Следующий «удар по психике» получил Груша, Костя давно до него добирался. Повар любил детективные романы и умудрялся даже на кухне не расставаться с интересной книжкой. Однажды после отбоя он дневалил. Воспользовавшись отсутствием непосредственного начальства — Данченко был на границе, — повар с увлечением читал. Внезапно с треском отворилась дверь, и в казарму ввалилось нелепое мохнатое существо в суконном красноармейском шлеме. Оно встало на четвереньки, весело прогалопировало мимо обомлевшего дневального, ловко вскарабкалось на подоконник и растаяло в зыбком сумраке летней ночи. Охнув, повар выронил книгу, простыни на койках заходили ходуном: посвященные давились от смеха. Опомнившись, Груша кинулся к окну.
— Медведь! Ну, Коська, держись! За такое… За это…
— Подумаешь, пошутить нельзя…
— Делать тебе нечего, баламут!
— Неправда. Я целый месяц зверя дрессировал, хлебом кормил, от себя отрывал. И, как видишь, расходы оправдались.
— Ничего, ничего, укротитель. Ты свое получишь.
— Ребята, слышите? Беззащитному человеку угрожают.
— Ничего, «беззащитный», ты у меня еще попрыгаешь! Но «попрыгать» пришлось повару. Вечером, после отбоя, когда он подошел к своей койке, с одеяла грациозно поднялась двухметровая оливковая змея и, угрожающе раздув капюшон, застыла в боевой стойке.
— Кобра! Кобра!
Груша отпрянул к стене и сравнялся с ней цветом. Бойцы тоже отошли подальше, негромко переговаривались.
— Гляди, раздулась. Цапнет — гроб заказывай.
— На шее красное пятно…
— Сигнал опасности. Предупреждает…
Привлеченный шумом, появился Данченко. Змея зашипела.
— Ать, сатана!
Данченко ухватил пресмыкающееся за плоский затылок, пограничники шарахнулись в сторону. Старшина вынес змею на крыльцо и с размаху, как гранату, зашвырнул в кусты. Вернувшись, вытер руки.

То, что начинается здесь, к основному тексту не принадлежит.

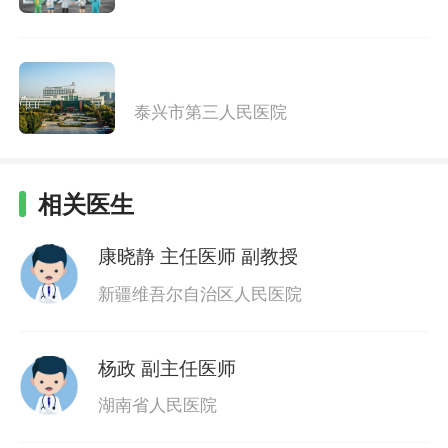
泰兴市第三人民医院
相关医生
康晓静
主任医师 副教授
新疆维吾尔自治区人民医院
杨政
副主任医师
湖南省人民医院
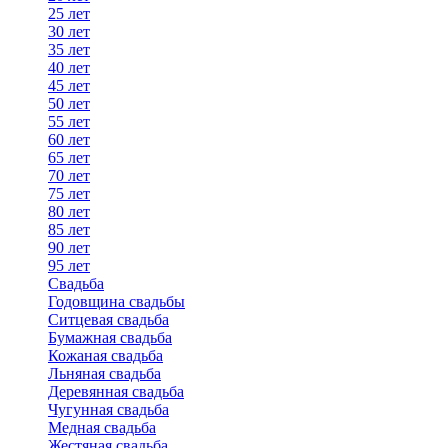
25 лет
30 лет
35 лет
40 лет
45 лет
50 лет
55 лет
60 лет
65 лет
70 лет
75 лет
80 лет
85 лет
90 лет
95 лет
Свадьба
Годовщина свадьбы
Ситцевая свадьба
Бумажная свадьба
Кожаная свадьба
Льняная свадьба
Деревянная свадьба
Чугунная свадьба
Медная свадьба
Жестяная свадьба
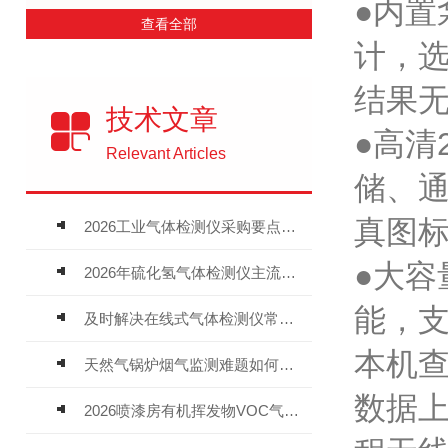
●内置
查看全部
计，选
结果
技术文章
●高清
Relevant Articles
储、
真图
2026工业气体检测仪采购要点：如何分辨固定式、复合、泵吸式检测仪优劣
●大容
2026年硫化氢气体检测仪主流品牌盘点及选型硬性要求
能，
及时解决在线式气体检测仪常见问题有助于保障人员安全
本机查
天然气锅炉烟气监测难题如何解？
数据
2026喷漆房有机挥发物VOC气体报警仪，选型安装全指南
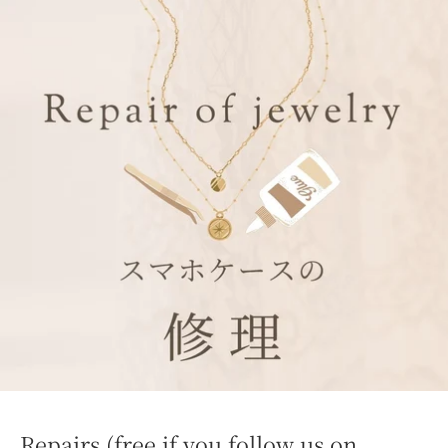
Repairs (free if you follow us on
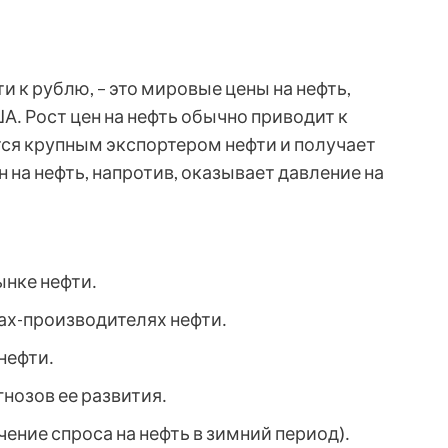
 к рублю, – это мировые цены на нефть,
А․ Рост цен на нефть обычно приводит к
тся крупным экспортером нефти и получает
на нефть, напротив, оказывает давление на
нке нефти․
ах-производителях нефти․
нефти․
нозов ее развития․
ение спроса на нефть в зимний период)․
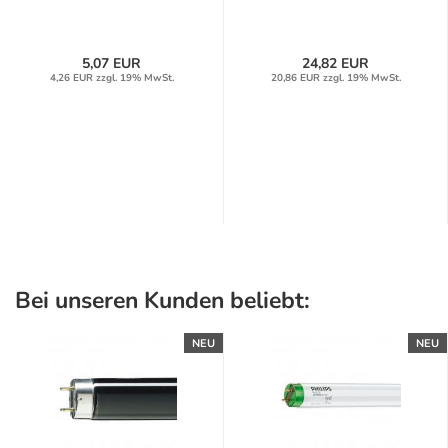
5,07 EUR
24,82 EUR
4,26 EUR zzgl. 19% MwSt.
20,86 EUR zzgl. 19% MwSt.
Bei unseren Kunden beliebt:
NEU
NEU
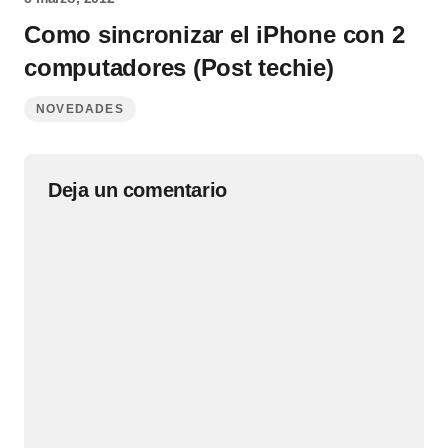
Como sincronizar el iPhone con 2
computadores (Post techie)
NOVEDADES
Deja un comentario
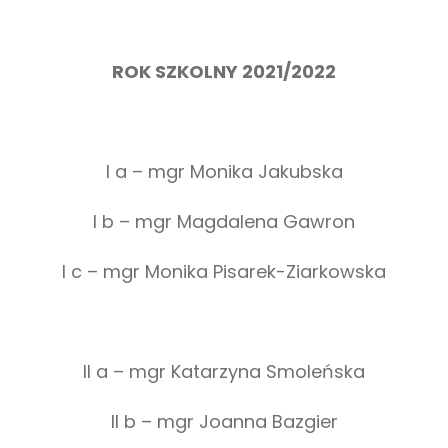
ROK SZKOLNY 2021/2022
I a – mgr Monika Jakubska
I b – mgr Magdalena Gawron
I c – mgr Monika Pisarek-Ziarkowska
II a – mgr Katarzyna Smoleńska
II b – mgr Joanna Bazgier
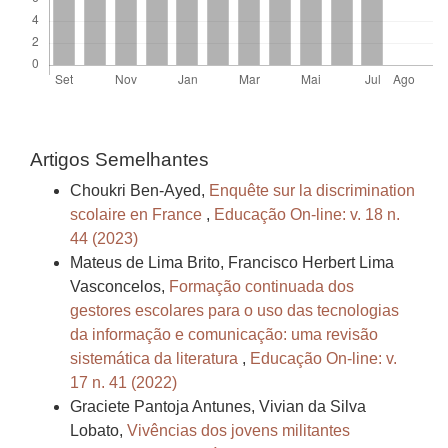
Artigos Semelhantes
Choukri Ben-Ayed,
Enquête sur la discrimination
scolaire en France
,
Educação On-line: v. 18 n.
44 (2023)
Mateus de Lima Brito, Francisco Herbert Lima
Vasconcelos,
Formação continuada dos
gestores escolares para o uso das tecnologias
da informação e comunicação: uma revisão
sistemática da literatura
,
Educação On-line: v.
17 n. 41 (2022)
Graciete Pantoja Antunes, Vivian da Silva
Lobato,
Vivências dos jovens militantes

— Уж тигровый. Безвредный, а раздувается, как очковая змея. Но кто приволок в казарму эту дрянь? Чья умная голова сообразила?
— Нашлись такие, — пробормотал повар, вытирая испарину. — Укротители.
— Все ясно, — сказал Данченко. — Отдыхайте, товарищи. А вы, Петухов, за мной!
…Данченко пристально смотрел на солдата. Щуплый, шея цыплячья, курносый — мальчишка. Но успел повоевать, медаль имеет. Костя под взглядом старшины маялся, но бодрился.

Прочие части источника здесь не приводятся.